F. Ev’in savunması tam bir komedi: “Biz kimseye ev ya da araç satmıyoruz, sadece hayal kurmak isteyenleri bir araya getiriyoruz.” Yani demek istiyor ki, “Hadi gelin, hayal kurun ve parayı verin; gerçeklik mi? O da neymiş?”
Sistem öyle bir kurgulanmış ki, eksik grupları tamamlamak için sahte kişiler (“Joker”ler) devreye sokuluyor. Çekiliş mi? Formalite. Ama o ay parayı F. Ev kendisi alıyor. Siz de elinizde hayal ve çekiliş videosu kalakalıyorsunuz.
Mahkemeler devreye giriyor, tüketici hakem heyeti organizasyon bedelinin tamamının iadesine hükmediyor. Ama F. Ev hâlâ çıkıyor: “Biz vergi verdik, hizmet verdik” diye savunma yapıyor. Yani hem sahte çekiliş hem de cüretkar savunma… Resmen hayal kurdurup cüzdan boşaltma sanatı.
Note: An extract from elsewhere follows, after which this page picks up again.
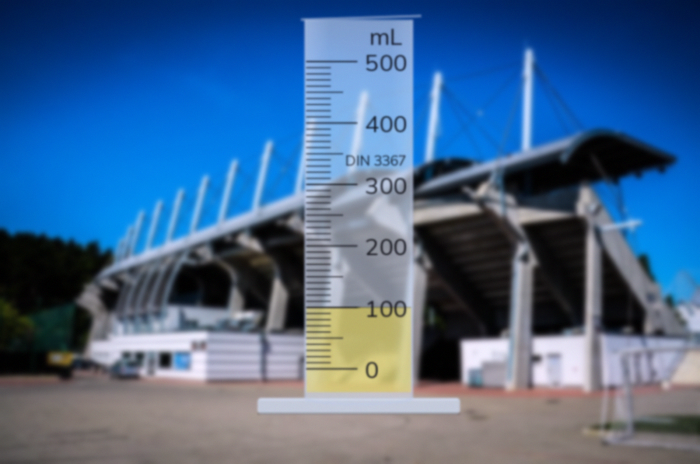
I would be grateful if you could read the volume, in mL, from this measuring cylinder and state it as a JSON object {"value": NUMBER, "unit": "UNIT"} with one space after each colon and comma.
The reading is {"value": 100, "unit": "mL"}
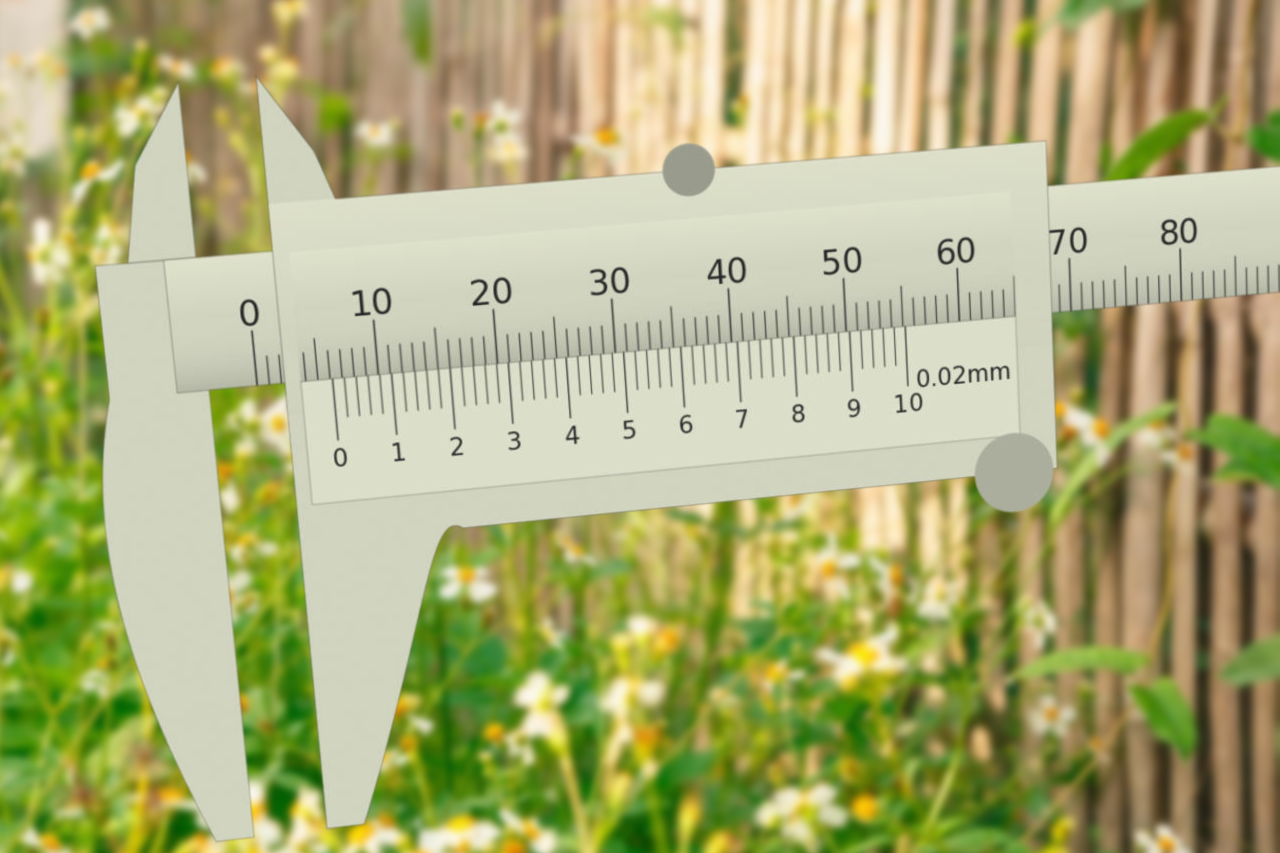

Okuyucuya soruyorum: Eğer bir kurum kazananları kendisi belirliyorsa, parayı topluyorsa ve bunu “hayal kurduruyoruz” diye pazarlıyorsa, bu artık hizmet değil tiyatrodur. Ve bu tiyatroda sahneye çıkanlar ne yazık ki hep hayal kuran bizler oluyoruz.
Sonuç? F. Ev’in hayal satma organizasyonu, insanları umutla oynatıyor, paralarını alıyor ve mizah dolu savunmalarla kendini aklamaya çalışıyor. Ama mahkemeler, gecikse de adaletin hâlâ çalıştığını gösteriyor: Hayaller sahte olabilir ama hukuk var.
Eğer bir şirket hayal kurdurmayı iş olarak görüyorsa, bizim tek çaremiz gözlerimizi dört açmak ve hayallerimizi kendi ellerimizle korumaktır. Yoksa F. Ev’in sahnelediği bu tiyatroda başrol her zaman bizim cüzdanlarımız olur.